This event is a part of the "Best Practices for HPC Software Developers" webinar series, produced by the IDEAS Productivity Project. The HPC Best Practices webinars address issues faced by developers of computational science and engineering (CSE) software on high-performance computers (HPC) and occur approximately monthly.
|Webinar Title||Testing Fortran Software with pFUnit|
|Date and Time||2019-04-10 01:00 pm EDT|
|Presenter||Thomas Clune (NASA Goddard Space Flight Center)|
|Registration, Information, and Archives||https://ideas-productivity.org/events/hpc-best-practices-webinars/#webinar028|
Webinars are free and open to the public, but advance registration is required through the Event website. Archives (recording, slides, Q&A) will be posted at the same link soon after the event.

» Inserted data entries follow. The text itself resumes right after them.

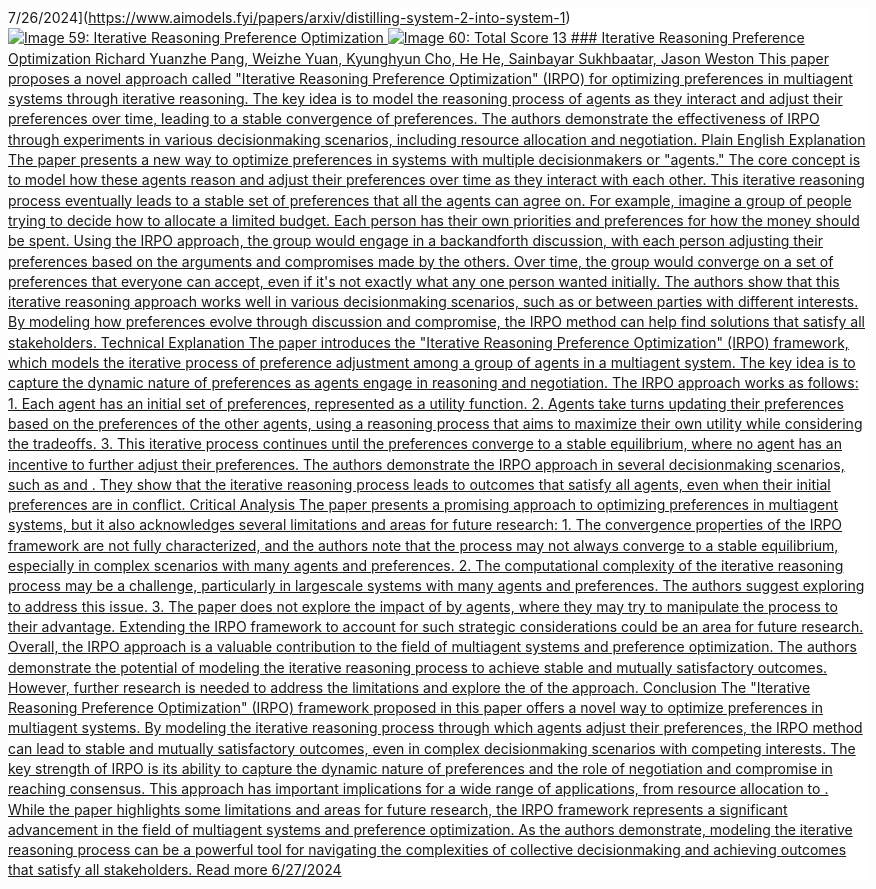 7/26/2024](https://www.aimodels.fyi/papers/arxiv/distilling-system-2-into-system-1)[![Image 59: Iterative Reasoning Preference Optimization](https://arxiv.org/html/2404.19733v1/x1.png) ![Image 60: Total Score](https://s3.amazonaws.com/pix.iemoji.com/images/emoji/apple/ios-12/256/fire.png) 13 ### Iterative Reasoning Preference Optimization Richard Yuanzhe Pang, Weizhe Yuan, Kyunghyun Cho, He He, Sainbayar Sukhbaatar, Jason Weston This paper proposes a novel approach called "Iterative Reasoning Preference Optimization" (IRPO) for optimizing preferences in multiagent systems through iterative reasoning. The key idea is to model the reasoning process of agents as they interact and adjust their preferences over time, leading to a stable convergence of preferences. The authors demonstrate the effectiveness of IRPO through experiments in various decisionmaking scenarios, including resource allocation and negotiation. Plain English Explanation The paper presents a new way to optimize preferences in systems with multiple decisionmakers or "agents." The core concept is to model how these agents reason and adjust their preferences over time as they interact with each other. This iterative reasoning process eventually leads to a stable set of preferences that all the agents can agree on. For example, imagine a group of people trying to decide how to allocate a limited budget. Each person has their own priorities and preferences for how the money should be spent. Using the IRPO approach, the group would engage in a backandforth discussion, with each person adjusting their preferences based on the arguments and compromises made by the others. Over time, the group would converge on a set of preferences that everyone can accept, even if it's not exactly what any one person wanted initially. The authors show that this iterative reasoning approach works well in various decisionmaking scenarios, such as or between parties with different interests. By modeling how preferences evolve through discussion and compromise, the IRPO method can help find solutions that satisfy all stakeholders. Technical Explanation The paper introduces the "Iterative Reasoning Preference Optimization" (IRPO) framework, which models the iterative process of preference adjustment among a group of agents in a multiagent system. The key idea is to capture the dynamic nature of preferences as agents engage in reasoning and negotiation. The IRPO approach works as follows: 1. Each agent has an initial set of preferences, represented as a utility function. 2. Agents take turns updating their preferences based on the preferences of the other agents, using a reasoning process that aims to maximize their own utility while considering the tradeoffs. 3. This iterative process continues until the preferences converge to a stable equilibrium, where no agent has an incentive to further adjust their preferences. The authors demonstrate the IRPO approach in several decisionmaking scenarios, such as and . They show that the iterative reasoning process leads to outcomes that satisfy all agents, even when their initial preferences are in conflict. Critical Analysis The paper presents a promising approach to optimizing preferences in multiagent systems, but it also acknowledges several limitations and areas for future research: 1. The convergence properties of the IRPO framework are not fully characterized, and the authors note that the process may not always converge to a stable equilibrium, especially in complex scenarios with many agents and preferences. 2. The computational complexity of the iterative reasoning process may be a challenge, particularly in largescale systems with many agents and preferences. The authors suggest exploring to address this issue. 3. The paper does not explore the impact of by agents, where they may try to manipulate the process to their advantage. Extending the IRPO framework to account for such strategic considerations could be an area for future research. Overall, the IRPO approach is a valuable contribution to the field of multiagent systems and preference optimization. The authors demonstrate the potential of modeling the iterative reasoning process to achieve stable and mutually satisfactory outcomes. However, further research is needed to address the limitations and explore the of the approach. Conclusion The "Iterative Reasoning Preference Optimization" (IRPO) framework proposed in this paper offers a novel way to optimize preferences in multiagent systems. By modeling the iterative reasoning process through which agents adjust their preferences, the IRPO method can lead to stable and mutually satisfactory outcomes, even in complex decisionmaking scenarios with competing interests. The key strength of IRPO is its ability to capture the dynamic nature of preferences and the role of negotiation and compromise in reaching consensus. This approach has important implications for a wide range of applications, from resource allocation to . While the paper highlights some limitations and areas for future research, the IRPO framework represents a significant advancement in the field of multiagent systems and preference optimization. As the authors demonstrate, modeling the iterative reasoning process can be a powerful tool for navigating the complexities of collective decisionmaking and achieving outcomes that satisfy all stakeholders. Read more 6/27/2024](https://www.aimodels.fyi/papers/arxiv/iterative-reasoning-preference-optimization)

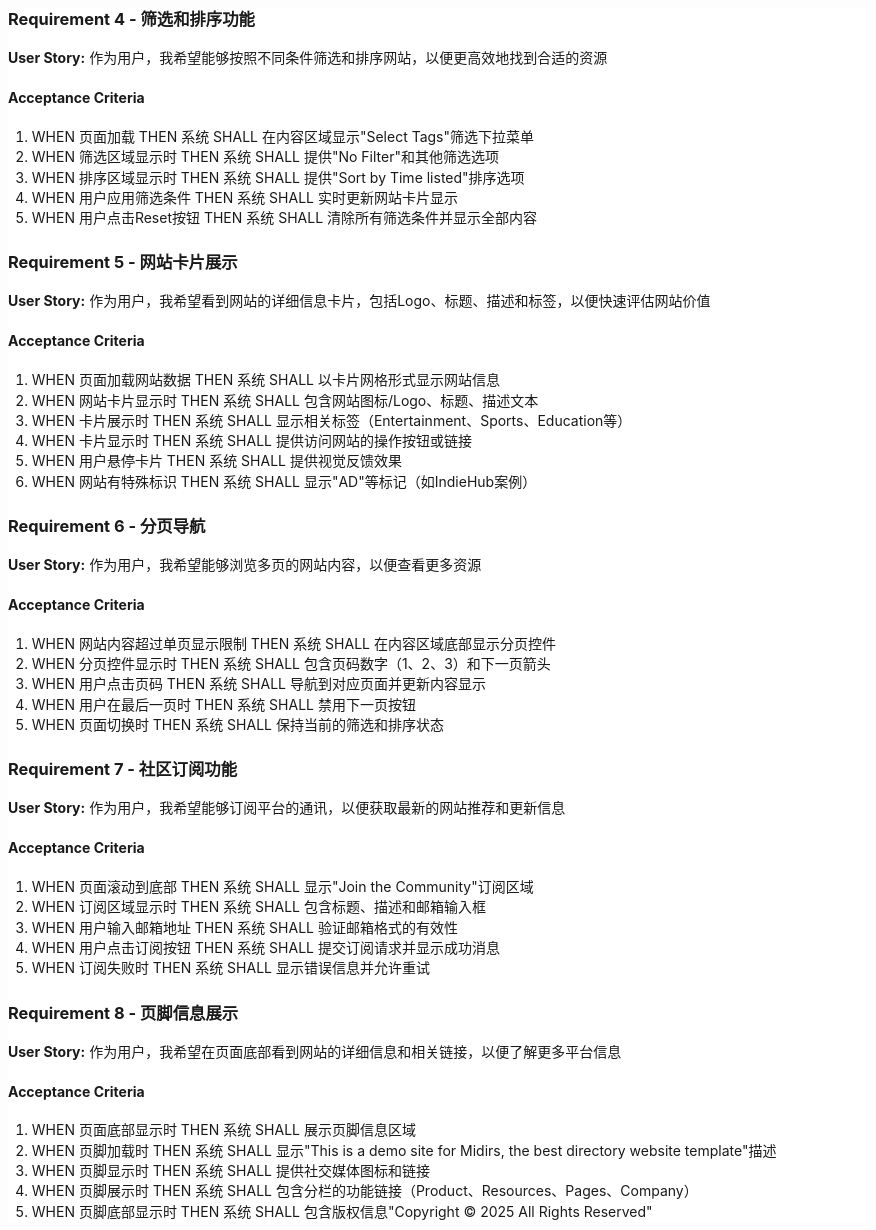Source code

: ### Requirement 4 - 筛选和排序功能

**User Story:** 作为用户，我希望能够按照不同条件筛选和排序网站，以便更高效地找到合适的资源  

#### Acceptance Criteria
1. WHEN 页面加载 THEN 系统 SHALL 在内容区域显示"Select Tags"筛选下拉菜单
2. WHEN 筛选区域显示时 THEN 系统 SHALL 提供"No Filter"和其他筛选选项
3. WHEN 排序区域显示时 THEN 系统 SHALL 提供"Sort by Time listed"排序选项
4. WHEN 用户应用筛选条件 THEN 系统 SHALL 实时更新网站卡片显示
5. WHEN 用户点击Reset按钮 THEN 系统 SHALL 清除所有筛选条件并显示全部内容

### Requirement 5 - 网站卡片展示

**User Story:** 作为用户，我希望看到网站的详细信息卡片，包括Logo、标题、描述和标签，以便快速评估网站价值

#### Acceptance Criteria  
1. WHEN 页面加载网站数据 THEN 系统 SHALL 以卡片网格形式显示网站信息
2. WHEN 网站卡片显示时 THEN 系统 SHALL 包含网站图标/Logo、标题、描述文本
3. WHEN 卡片展示时 THEN 系统 SHALL 显示相关标签（Entertainment、Sports、Education等）
4. WHEN 卡片显示时 THEN 系统 SHALL 提供访问网站的操作按钮或链接  
5. WHEN 用户悬停卡片 THEN 系统 SHALL 提供视觉反馈效果
6. WHEN 网站有特殊标识 THEN 系统 SHALL 显示"AD"等标记（如IndieHub案例）

### Requirement 6 - 分页导航

**User Story:** 作为用户，我希望能够浏览多页的网站内容，以便查看更多资源

#### Acceptance Criteria
1. WHEN 网站内容超过单页显示限制 THEN 系统 SHALL 在内容区域底部显示分页控件  
2. WHEN 分页控件显示时 THEN 系统 SHALL 包含页码数字（1、2、3）和下一页箭头
3. WHEN 用户点击页码 THEN 系统 SHALL 导航到对应页面并更新内容显示
4. WHEN 用户在最后一页时 THEN 系统 SHALL 禁用下一页按钮
5. WHEN 页面切换时 THEN 系统 SHALL 保持当前的筛选和排序状态

### Requirement 7 - 社区订阅功能  

**User Story:** 作为用户，我希望能够订阅平台的通讯，以便获取最新的网站推荐和更新信息

#### Acceptance Criteria
1. WHEN 页面滚动到底部 THEN 系统 SHALL 显示"Join the Community"订阅区域
2. WHEN 订阅区域显示时 THEN 系统 SHALL 包含标题、描述和邮箱输入框
3. WHEN 用户输入邮箱地址 THEN 系统 SHALL 验证邮箱格式的有效性
4. WHEN 用户点击订阅按钮 THEN 系统 SHALL 提交订阅请求并显示成功消息
5. WHEN 订阅失败时 THEN 系统 SHALL 显示错误信息并允许重试

### Requirement 8 - 页脚信息展示

**User Story:** 作为用户，我希望在页面底部看到网站的详细信息和相关链接，以便了解更多平台信息

#### Acceptance Criteria  
1. WHEN 页面底部显示时 THEN 系统 SHALL 展示页脚信息区域
2. WHEN 页脚加载时 THEN 系统 SHALL 显示"This is a demo site for Midirs, the best directory website template"描述
3. WHEN 页脚显示时 THEN 系统 SHALL 提供社交媒体图标和链接
4. WHEN 页脚展示时 THEN 系统 SHALL 包含分栏的功能链接（Product、Resources、Pages、Company）
5. WHEN 页脚底部显示时 THEN 系统 SHALL 包含版权信息"Copyright © 2025 All Rights Reserved"
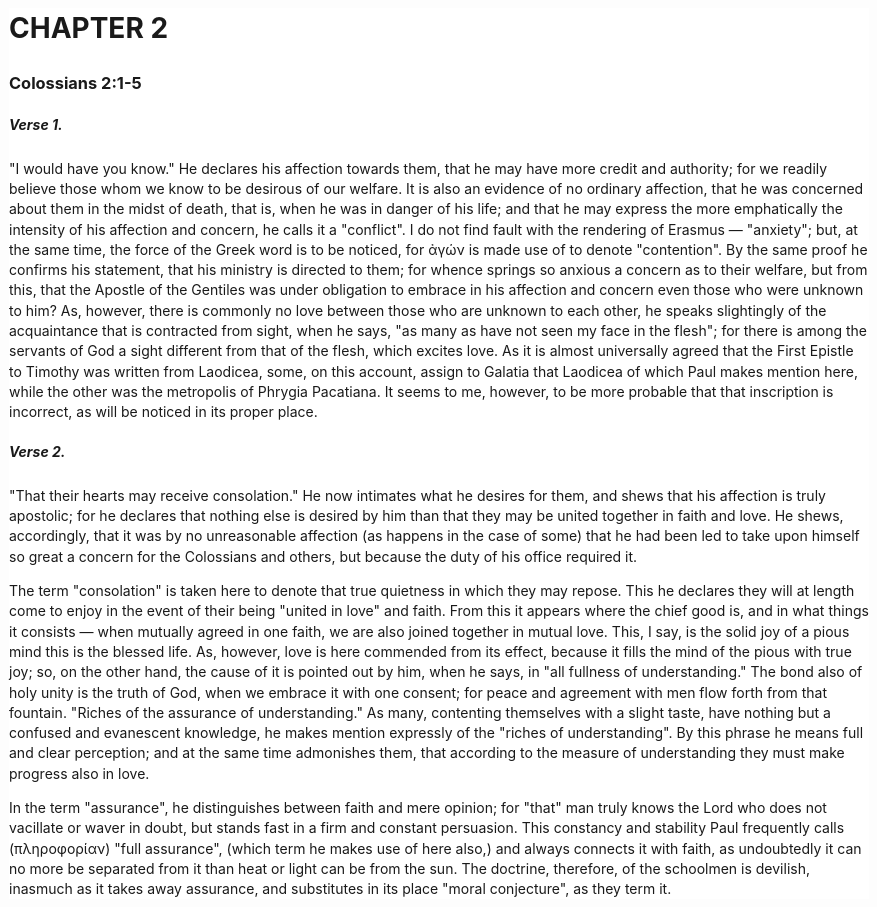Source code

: # CHAPTER 2

### Colossians 2:1-5

##### Verse 1.
  "I would have you know." He declares his affection towards them, that he may have more credit and authority; for we readily believe those whom we know to be desirous of our welfare. It is also an evidence of no ordinary affection, that he was concerned about them in the midst of death, that is, when he was in danger of his life; and that he may express the more emphatically the intensity of his affection and concern, he calls it a "conflict". I do not find fault with the rendering of Erasmus — "anxiety"; but, at the same time, the force of the Greek word is to be noticed, for ἀγών is made use of to denote "contention". By the same proof he confirms his statement, that his ministry is directed to them; for whence springs so anxious a concern as to their welfare, but from this, that the Apostle of the Gentiles was under obligation to embrace in his affection and concern even those who were unknown to him? As, however, there is commonly no love between those who are unknown to each other, he speaks slightingly of the acquaintance that is contracted from sight, when he says, "as many as have not seen my face in the flesh"; for there is among the servants of God a sight different from that of the flesh, which excites love. As it is almost universally agreed that the First Epistle to Timothy was written from Laodicea, some, on this account, assign to Galatia that Laodicea of which Paul makes mention here, while the other was the metropolis of Phrygia Pacatiana. It seems to me, however, to be more probable that that inscription is incorrect, as will be noticed in its proper place.
>
##### Verse 2.
  "That their hearts may receive consolation." He now intimates what he desires for them, and shews that his affection is truly apostolic; for he declares that nothing else is desired by him than that they may be united together in faith and love. He shews, accordingly, that it was by no unreasonable affection (as happens in the case of some) that he had been led to take upon himself so great a concern for the Colossians and others, but because the duty of his office required it.

The term "consolation" is taken here to denote that true quietness in which they may repose. This he declares they will at length come to enjoy in the event of their being "united in love" and faith. From this it appears where the chief good is, and in what things it consists — when mutually agreed in one faith, we are also joined together in mutual love. This, I say, is the solid joy of a pious mind this is the blessed life. As, however, love is here commended from its effect, because it fills the mind of the pious with true joy; so, on the other hand, the cause of it is pointed out by him, when he says, in "all fullness of understanding." The bond also of holy unity is the truth of God, when we embrace it with one consent; for peace and agreement with men flow forth from that fountain. "Riches of the assurance of understanding." As many, contenting themselves with a slight taste, have nothing but a confused and evanescent knowledge, he makes mention expressly of the "riches of understanding". By this phrase he means full and clear perception; and at the same time admonishes them, that according to the measure of understanding they must make progress also in love.

In the term "assurance", he distinguishes between faith and mere opinion; for "that" man truly knows the Lord who does not vacillate or waver in doubt, but stands fast in a firm and constant persuasion. This constancy and stability Paul frequently calls (πληροφορίαν) "full assurance", (which term he makes use of here also,) and always connects it with faith, as undoubtedly it can no more be separated from it than heat or light can be from the sun. The doctrine, therefore, of the schoolmen is devilish, inasmuch as it takes away assurance, and substitutes in its place "moral conjecture", as they term it.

Over the past two decades, the emergence of highly effective software testing frameworks has greatly simplified the development and use of unit tests and has led to new software development paradigms such as test driven development (TDD). However, technical computing introduces a number of unique testing challenges, including distributed parallelism and numerical accuracy. This webinar will begin with a basic introduction to the use of pFUnit to develop tests for MPI+Fortran software and then present some of the new capabilities in the latest release. We will also discuss some specialized methodologies for testing numerical algorithms and speculate about future framework capabilities that may improve our ability to test at exascale.
Dr. Thomas Clune currently serves as the Lead for the Software Integration Team within the Global Modeling and Assimilation Office at NASA’s Goddard Space Flight Center and also as NASA’s representative on the Fortran Standards Committee. Much of his recent activities have been focused on leveraging object-oriented features of modern Fortran to provide Fortran developers with analogs of useful capabilities available in other software communities. His open source projects include pFUnit (parallel unit testing for Fortran), gFTL (poor-man’s container templates for Fortran), fArgParse (command line processing), and pFlogger (an MPI-enhanced analog of Python’s logging package).